Personal data compliance is not just a legal problem
Data architecture and access controls directly shape legal risk. Technical decisions made today will become legal problems tomorrow.
When a company starts dealing with personal data regulations, the first instinct is to call the lawyers. They will draft the policy, prepare consent forms, and put together the documentation package for the regulator. That is the right step, but it is not enough.
The problem is that a lawyer does not see how data actually moves inside the system. They work with what is written in documents. And the gap between the document and the real architecture is exactly where the risk lives.
I have seen companies with impeccable documentation where customer personal data was quietly sitting in a developer test database, being copied into Excel for "quick analysis", and flowing into third-party services with no contractual basis. The lawyers did not know, because nobody told them.
Where the risk actually lives
Legal risk around personal data is not concentrated in documents. It lives in three places: actual storage locations, access rights, and data flows.
First - storage locations. Does the company actually know where personal data physically resides? Not in theory - in practice. Every copy, every backup, every intermediate store. In practice the list is always longer than it appears.
Second - access rights. Who has access to what data, and on what basis? In most mid-size companies this is not managed systematically. Access is granted on request, accumulates over years, and is never reviewed.
Third - data flows. Where does data go after it enters the system? Which integrations, which analytics tools, which external services touch it? Each of those points is either a documented transfer agreement or an unrecorded risk.
Why this is a technical question, not just a legal one
The Russian regulatory framework has also moved in this direction - FSTEC Order 21 explicitly ties protection levels to the actual nature of systems, not just paperwork. A lawyer can write a correct data processing policy. But they cannot physically restrict access to a table in a database. They cannot set up data masking in test environments. They cannot ensure that all operations on personal data are logged.
Those things are done by the architect or the developer. And if they make decisions without considering data protection requirements, no document will fix that afterwards.
Specific things that need to be resolved at the system level:
- separate data by sensitivity tier and restrict access at the database schema level, not only in the application layer;
- test and analytics environments should not contain real personal data - either anonymise or use synthetic data;
- integrations with external systems must be documented and have a contractual basis before data starts flowing through them;
- log access to sensitive data - not everything, but the data for which obligations exist.

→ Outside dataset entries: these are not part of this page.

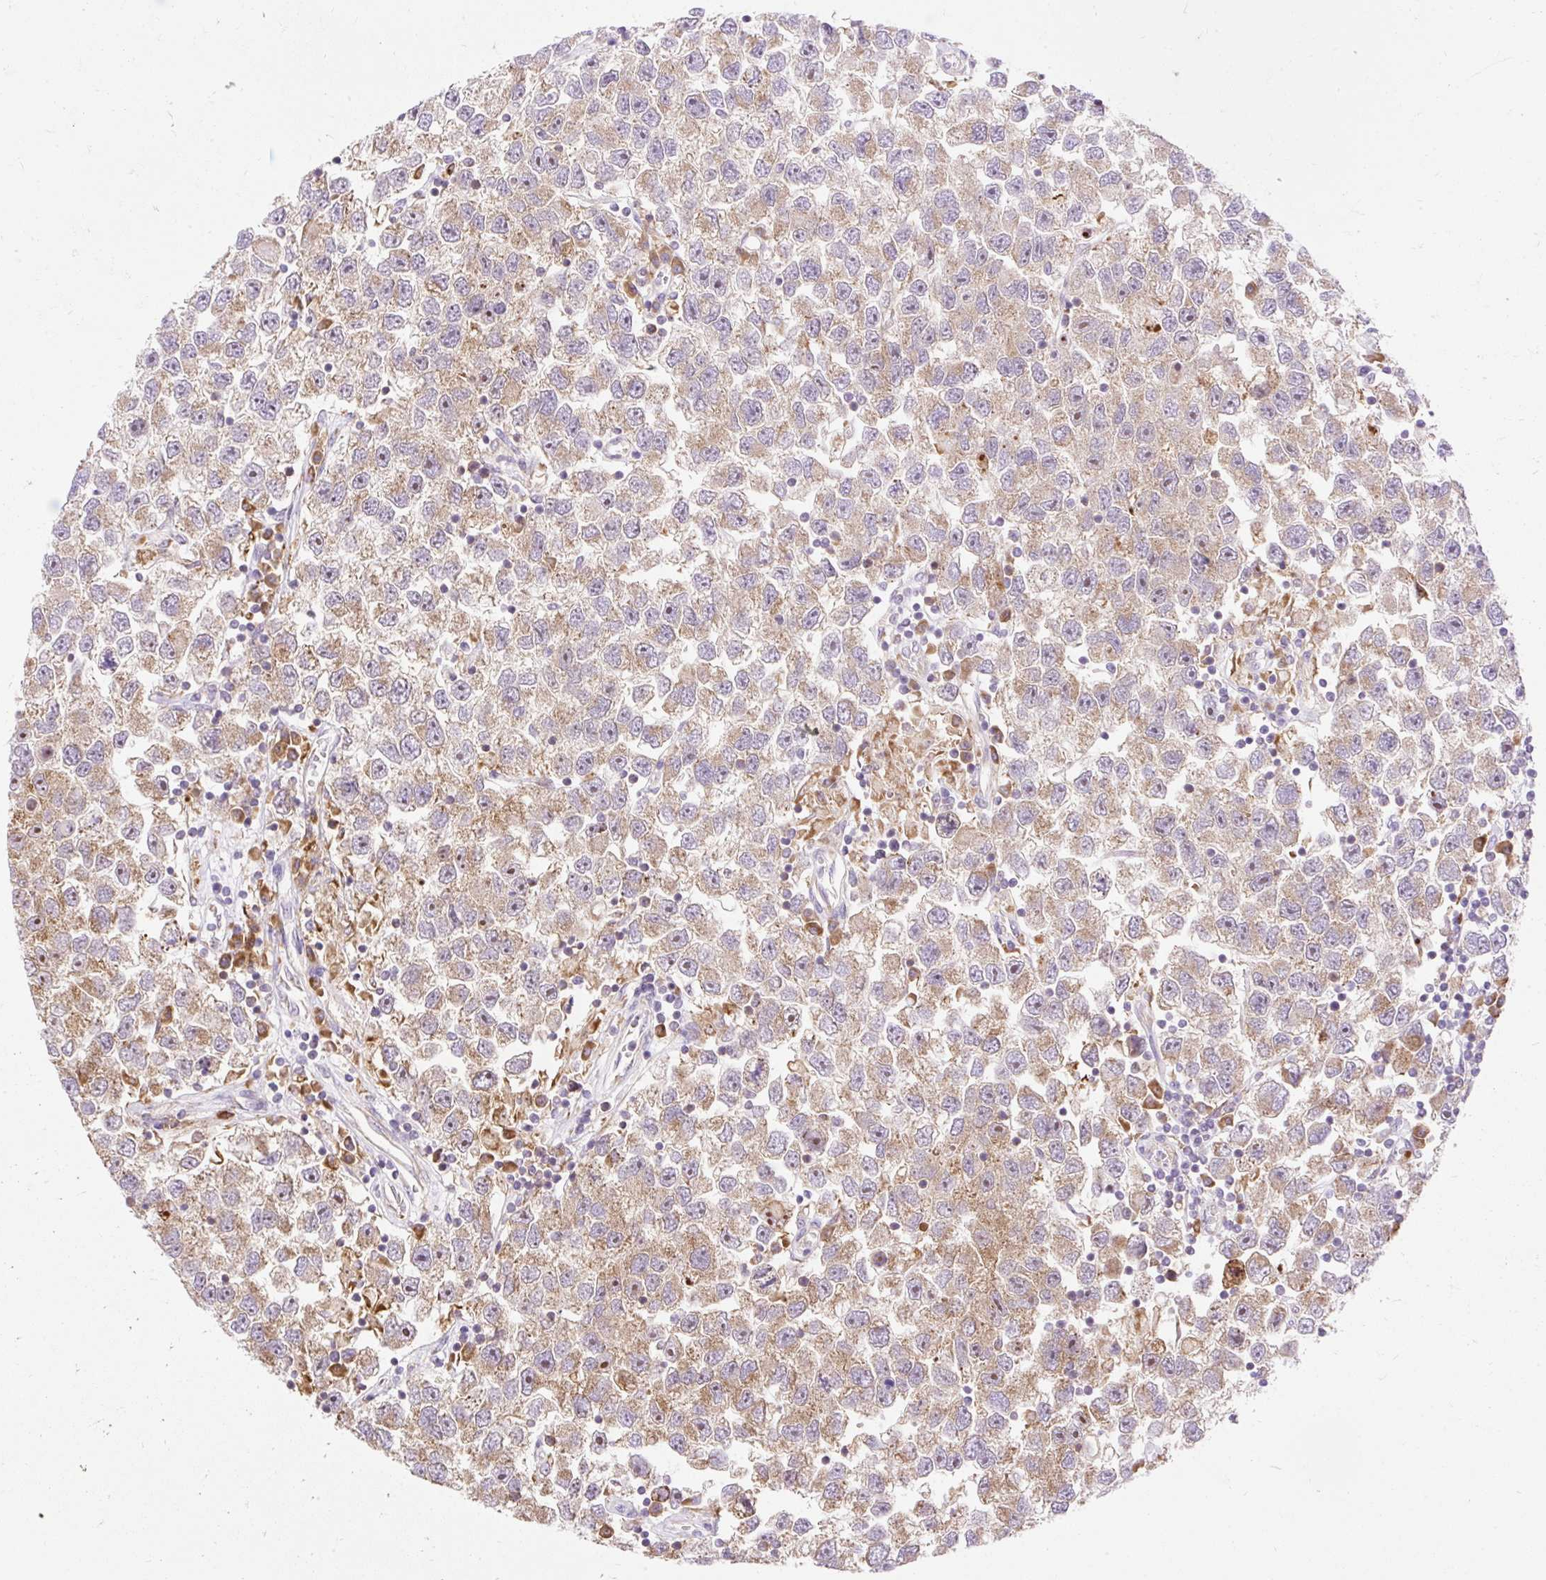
{"staining": {"intensity": "moderate", "quantity": "25%-75%", "location": "cytoplasmic/membranous"}, "tissue": "testis cancer", "cell_type": "Tumor cells", "image_type": "cancer", "snomed": [{"axis": "morphology", "description": "Seminoma, NOS"}, {"axis": "topography", "description": "Testis"}], "caption": "An immunohistochemistry (IHC) image of neoplastic tissue is shown. Protein staining in brown shows moderate cytoplasmic/membranous positivity in testis seminoma within tumor cells.", "gene": "GPR45", "patient": {"sex": "male", "age": 26}}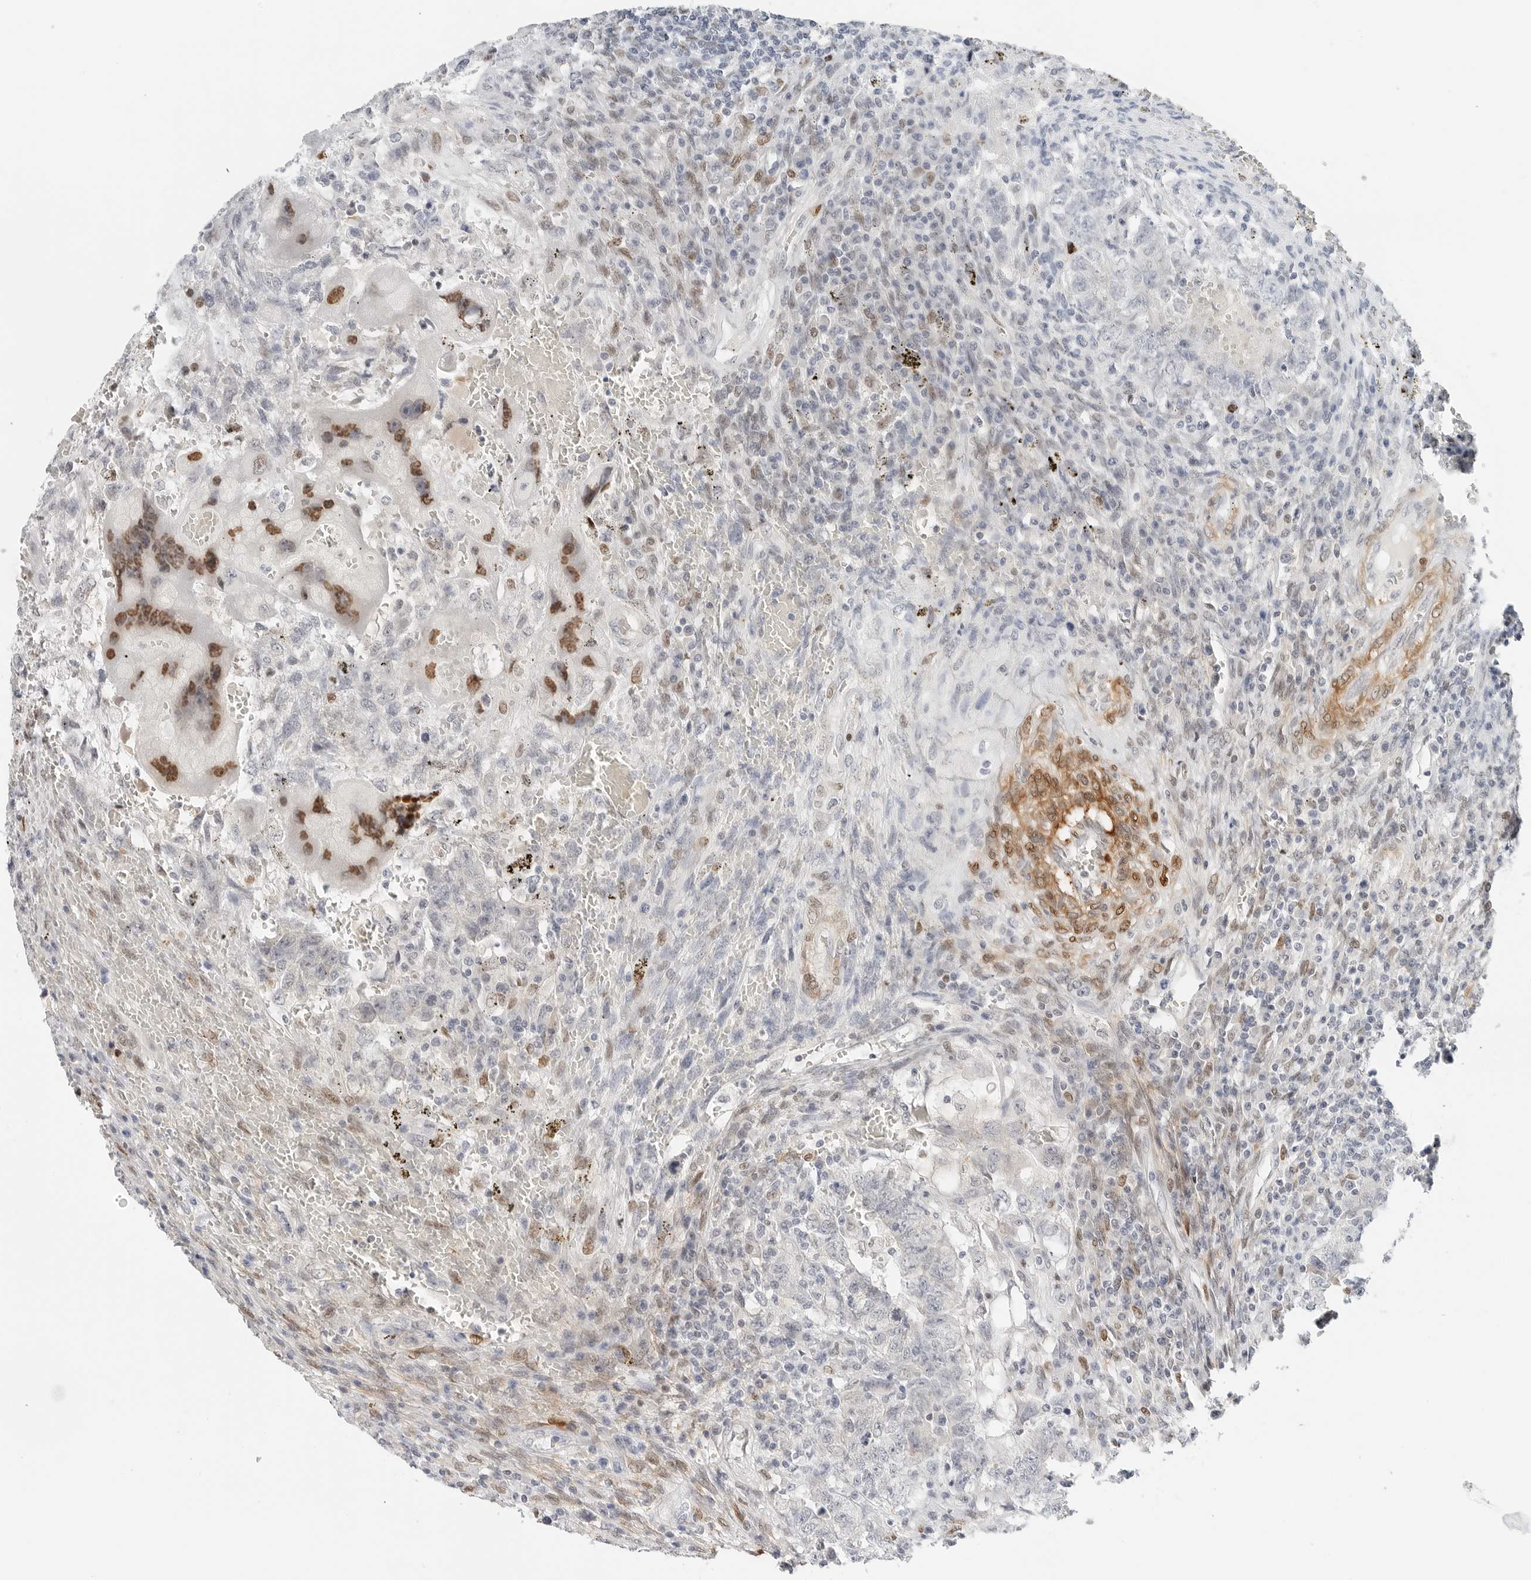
{"staining": {"intensity": "negative", "quantity": "none", "location": "none"}, "tissue": "testis cancer", "cell_type": "Tumor cells", "image_type": "cancer", "snomed": [{"axis": "morphology", "description": "Carcinoma, Embryonal, NOS"}, {"axis": "topography", "description": "Testis"}], "caption": "Immunohistochemistry micrograph of neoplastic tissue: human testis cancer (embryonal carcinoma) stained with DAB reveals no significant protein staining in tumor cells.", "gene": "SPIDR", "patient": {"sex": "male", "age": 26}}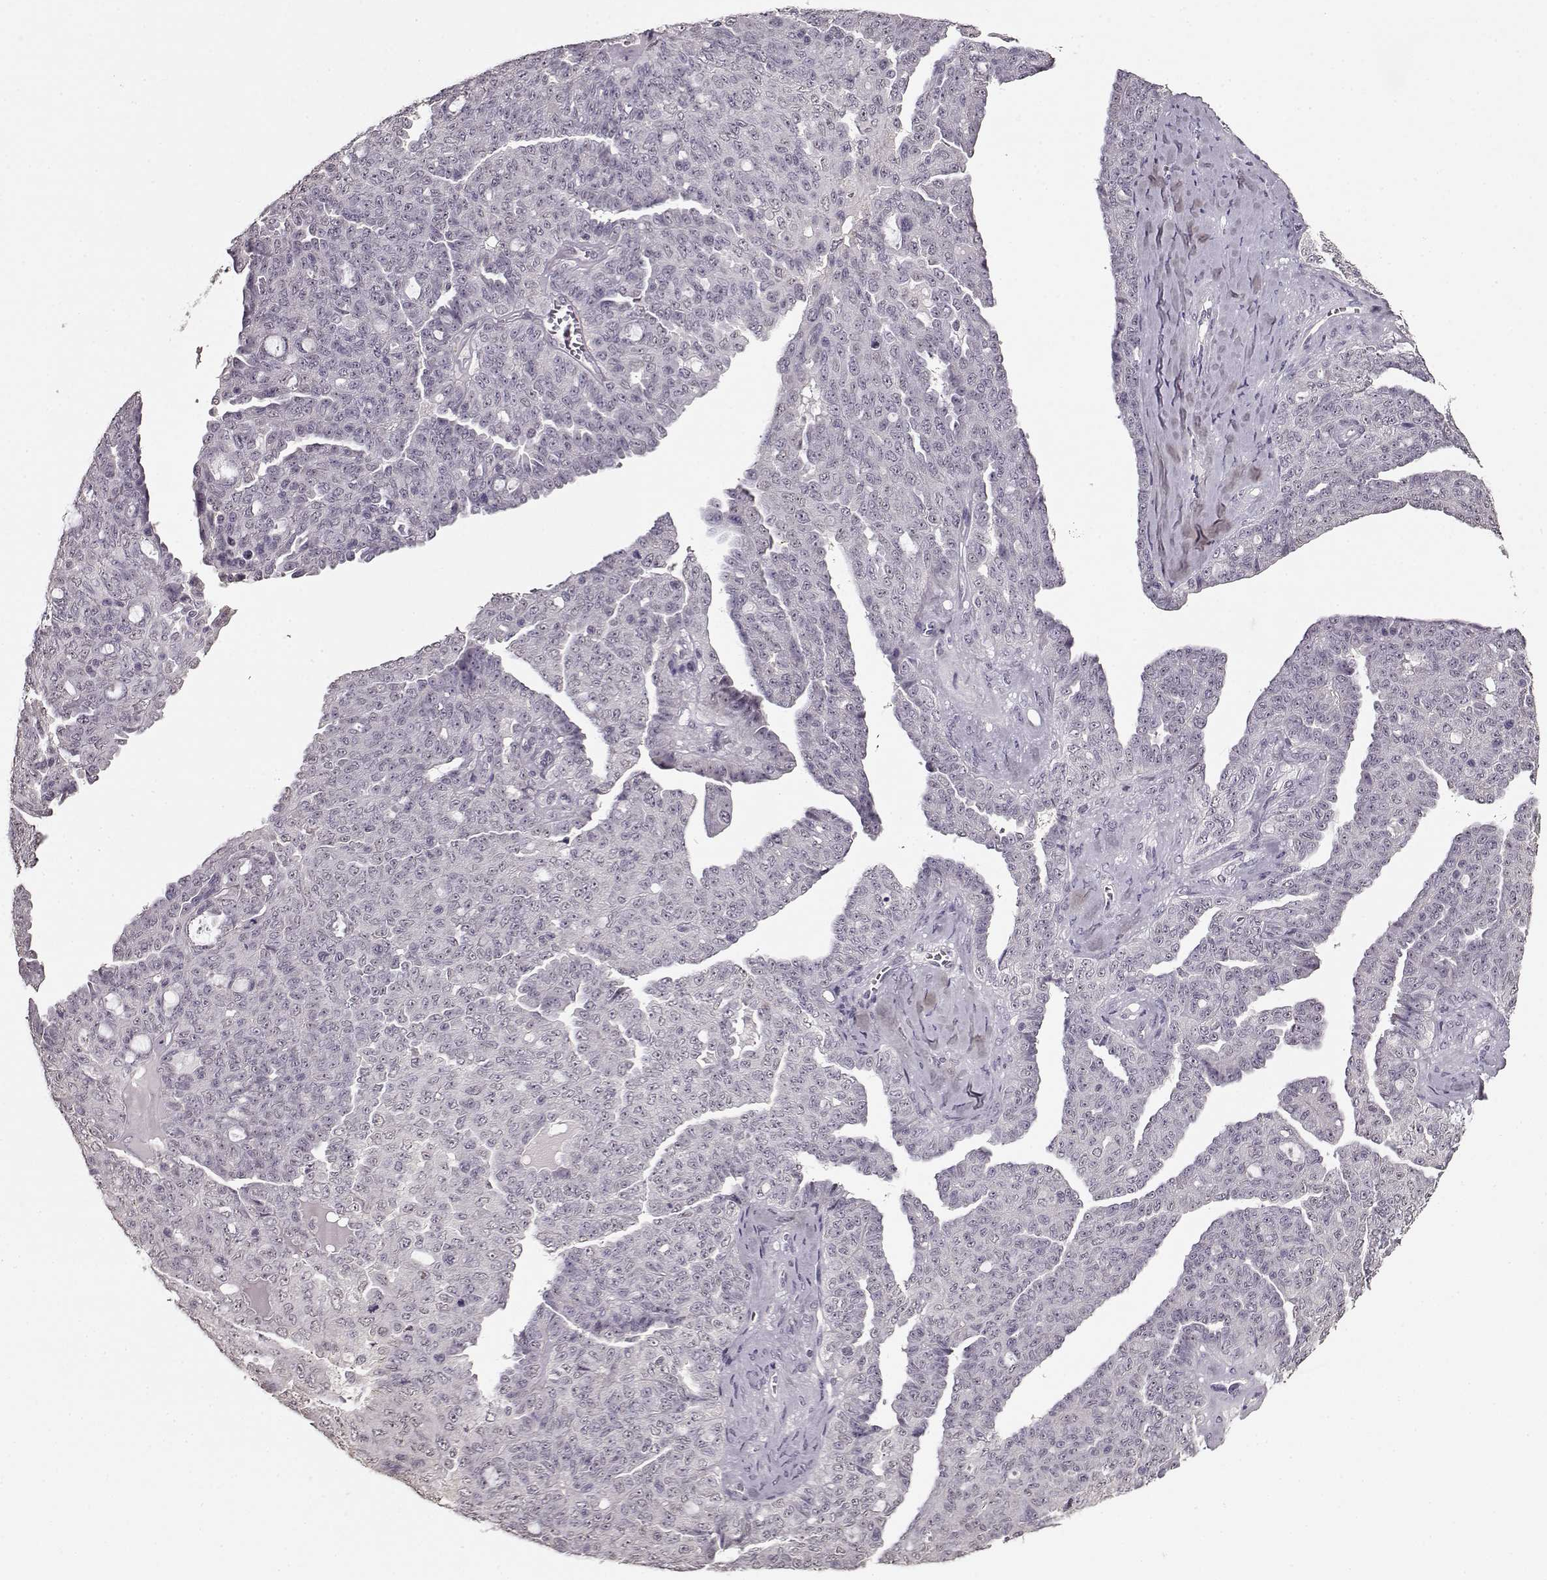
{"staining": {"intensity": "negative", "quantity": "none", "location": "none"}, "tissue": "ovarian cancer", "cell_type": "Tumor cells", "image_type": "cancer", "snomed": [{"axis": "morphology", "description": "Cystadenocarcinoma, serous, NOS"}, {"axis": "topography", "description": "Ovary"}], "caption": "IHC histopathology image of neoplastic tissue: ovarian cancer (serous cystadenocarcinoma) stained with DAB shows no significant protein expression in tumor cells.", "gene": "RP1L1", "patient": {"sex": "female", "age": 71}}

Where the gap typically appears
In most projects I have seen, the gap opens up when technical and legal teams work in parallel and never meet.
Lawyers write documents based on an ideal model. Developers build the system based on convenience and speed. When the documents and the system finally come together, they often turn out to describe different realities.
The fix is organisational: you need a point of intersection where technical decisions are checked against legal requirements, and legal requirements are translated into specific technical constraints. This is not an annual audit. It is involvement at the architectural decision stage.
Diagnostic questions
A few questions that let you quickly assess the real state of things:
- Is there an up-to-date map of all personal data storage locations - based on fact, not documents?
- Have test and analytics environments been verified to contain no real data?
- When were access rights to sensitive data last reviewed?
- Are all external integrations that transmit data covered by contracts?
- Do developers know which specific fields count as personal data in each system?
If at least two of these questions have no clear answer, the problem is not in the documents. It is that the legal and technical parts are living in separate worlds.